::: Data shown
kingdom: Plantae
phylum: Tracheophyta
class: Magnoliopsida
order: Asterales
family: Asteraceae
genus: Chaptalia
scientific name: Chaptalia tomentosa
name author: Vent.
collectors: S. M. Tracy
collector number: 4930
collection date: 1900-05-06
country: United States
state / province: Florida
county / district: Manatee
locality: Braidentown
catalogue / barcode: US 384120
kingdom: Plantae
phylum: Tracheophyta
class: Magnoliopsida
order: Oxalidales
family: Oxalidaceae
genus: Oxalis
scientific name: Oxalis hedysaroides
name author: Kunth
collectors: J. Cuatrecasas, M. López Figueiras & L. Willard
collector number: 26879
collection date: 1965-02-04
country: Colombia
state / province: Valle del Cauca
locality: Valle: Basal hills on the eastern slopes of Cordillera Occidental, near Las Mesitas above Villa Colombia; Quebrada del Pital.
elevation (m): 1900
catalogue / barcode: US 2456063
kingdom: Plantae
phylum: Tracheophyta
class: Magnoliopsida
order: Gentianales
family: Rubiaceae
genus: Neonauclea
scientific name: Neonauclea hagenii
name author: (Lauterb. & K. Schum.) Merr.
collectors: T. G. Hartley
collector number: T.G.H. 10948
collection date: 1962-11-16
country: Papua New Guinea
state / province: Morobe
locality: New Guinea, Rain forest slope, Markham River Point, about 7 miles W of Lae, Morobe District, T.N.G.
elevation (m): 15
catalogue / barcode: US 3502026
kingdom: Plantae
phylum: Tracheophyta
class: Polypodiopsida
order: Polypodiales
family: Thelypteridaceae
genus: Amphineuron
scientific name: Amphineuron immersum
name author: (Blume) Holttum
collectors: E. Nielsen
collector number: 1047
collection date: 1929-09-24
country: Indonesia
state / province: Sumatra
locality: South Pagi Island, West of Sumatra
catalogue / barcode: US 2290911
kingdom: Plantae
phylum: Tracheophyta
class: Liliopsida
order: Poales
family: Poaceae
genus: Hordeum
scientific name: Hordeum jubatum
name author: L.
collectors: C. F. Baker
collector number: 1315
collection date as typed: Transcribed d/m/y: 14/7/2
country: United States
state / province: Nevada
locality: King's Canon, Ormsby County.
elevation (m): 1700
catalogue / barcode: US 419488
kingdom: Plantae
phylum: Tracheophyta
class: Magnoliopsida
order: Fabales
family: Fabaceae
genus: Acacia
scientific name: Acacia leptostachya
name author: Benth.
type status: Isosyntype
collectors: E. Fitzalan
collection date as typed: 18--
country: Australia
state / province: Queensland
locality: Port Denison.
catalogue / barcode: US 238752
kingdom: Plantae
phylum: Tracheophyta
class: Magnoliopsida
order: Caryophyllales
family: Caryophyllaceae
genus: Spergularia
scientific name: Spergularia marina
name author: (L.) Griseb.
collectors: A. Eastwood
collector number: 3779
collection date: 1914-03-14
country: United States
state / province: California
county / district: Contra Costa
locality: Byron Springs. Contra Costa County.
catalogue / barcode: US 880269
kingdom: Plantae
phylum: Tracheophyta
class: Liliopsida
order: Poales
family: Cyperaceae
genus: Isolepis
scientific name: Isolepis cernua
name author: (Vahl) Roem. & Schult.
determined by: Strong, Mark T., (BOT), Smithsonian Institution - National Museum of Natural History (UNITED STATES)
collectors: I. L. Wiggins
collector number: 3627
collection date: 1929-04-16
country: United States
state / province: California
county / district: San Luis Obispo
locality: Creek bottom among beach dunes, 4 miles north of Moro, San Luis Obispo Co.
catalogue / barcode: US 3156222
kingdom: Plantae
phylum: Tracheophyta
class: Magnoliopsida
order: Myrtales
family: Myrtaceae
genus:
::::::
» Task description: Pull out the lines from the start of the entries above through the line containing "catalogue / barcode: US 384120", and reproduce them unchanged.

» Complete answer:
kingdom: Plantae
phylum: Tracheophyta
class: Magnoliopsida
order: Asterales
family: Asteraceae
genus: Chaptalia
scientific name: Chaptalia tomentosa
name author: Vent.
collectors: S. M. Tracy
collector number: 4930
collection date: 1900-05-06
country: United States
state / province: Florida
county / district: Manatee
locality: Braidentown
catalogue / barcode: US 384120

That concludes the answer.